Interbase (the company, with a small 'b') started as Groton Database Systems in our spare bedroom in Groton, Mass. All the 'gds' tags and the 'g' prefix utilities (gfix, gpre, gbak) come from those days. The three founders had previously worked at DEC on the Rdb projects. We were (are) Jim Starkey who did the software architecture and wrote most of the code, Don DePalma who wrote documentation etc. and me, Ann Harrison. I brought in a salary and kept us from starving. That was 1984.
The system relations and the API were based on DEC's relational architecture, which would have been an excellent basis for a program to program relational database standard. It was extensible, supported SQL, QUEL, and DEC's own flavor of relational language. The design made multi-database programs quite simple and provided a good basis for distributed processing. Another ball dropped. Anyway, that's why the system relations are RDB$xxx.

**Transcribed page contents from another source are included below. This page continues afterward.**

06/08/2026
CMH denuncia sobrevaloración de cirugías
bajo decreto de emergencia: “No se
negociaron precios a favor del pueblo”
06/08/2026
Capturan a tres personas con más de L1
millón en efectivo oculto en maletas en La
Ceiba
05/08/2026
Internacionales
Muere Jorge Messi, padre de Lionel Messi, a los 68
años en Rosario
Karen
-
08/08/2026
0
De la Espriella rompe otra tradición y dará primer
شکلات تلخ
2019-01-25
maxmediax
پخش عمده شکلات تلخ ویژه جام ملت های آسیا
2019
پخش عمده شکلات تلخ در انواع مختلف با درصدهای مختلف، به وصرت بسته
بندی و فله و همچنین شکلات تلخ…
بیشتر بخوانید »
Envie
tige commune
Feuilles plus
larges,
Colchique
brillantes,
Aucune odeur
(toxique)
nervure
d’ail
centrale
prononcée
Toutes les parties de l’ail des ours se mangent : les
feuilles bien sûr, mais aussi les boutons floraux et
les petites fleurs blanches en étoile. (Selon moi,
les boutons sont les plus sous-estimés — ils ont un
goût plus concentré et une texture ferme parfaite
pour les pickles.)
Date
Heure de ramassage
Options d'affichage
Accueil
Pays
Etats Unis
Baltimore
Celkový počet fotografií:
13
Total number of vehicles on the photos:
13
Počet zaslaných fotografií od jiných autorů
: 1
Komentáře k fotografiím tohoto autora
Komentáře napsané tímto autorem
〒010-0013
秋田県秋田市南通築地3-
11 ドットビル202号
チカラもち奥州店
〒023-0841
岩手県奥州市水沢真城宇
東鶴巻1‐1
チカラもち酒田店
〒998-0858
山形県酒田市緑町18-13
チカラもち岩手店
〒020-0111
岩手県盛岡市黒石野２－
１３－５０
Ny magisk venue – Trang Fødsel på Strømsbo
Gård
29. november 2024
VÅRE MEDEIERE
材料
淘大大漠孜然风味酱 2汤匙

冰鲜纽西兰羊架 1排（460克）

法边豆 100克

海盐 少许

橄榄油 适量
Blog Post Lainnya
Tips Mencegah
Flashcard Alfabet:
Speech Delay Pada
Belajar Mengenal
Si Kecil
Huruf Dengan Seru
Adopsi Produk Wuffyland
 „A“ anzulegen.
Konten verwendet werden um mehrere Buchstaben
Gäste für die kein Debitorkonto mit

In 1986, we (by now seven founders) sold stock to Ashton-Tate, a big company that would give us credibility and funding so we could get over the twin hurdles of 'Who are you guys?' and never having enough money to hire marketing talent to stir up leads to provide revenue to hire ...
Alas, Ashton-Tate decided that they really loved InterBase, so investing in database companies must be great, so they invested in Sybase too. [Bad day.] At that point, all they wanted from us was to be great, and to be just like dBase, and just like Sybase, and demonstrably faster than either of them at everything. Need I mention that that drained engineering resources?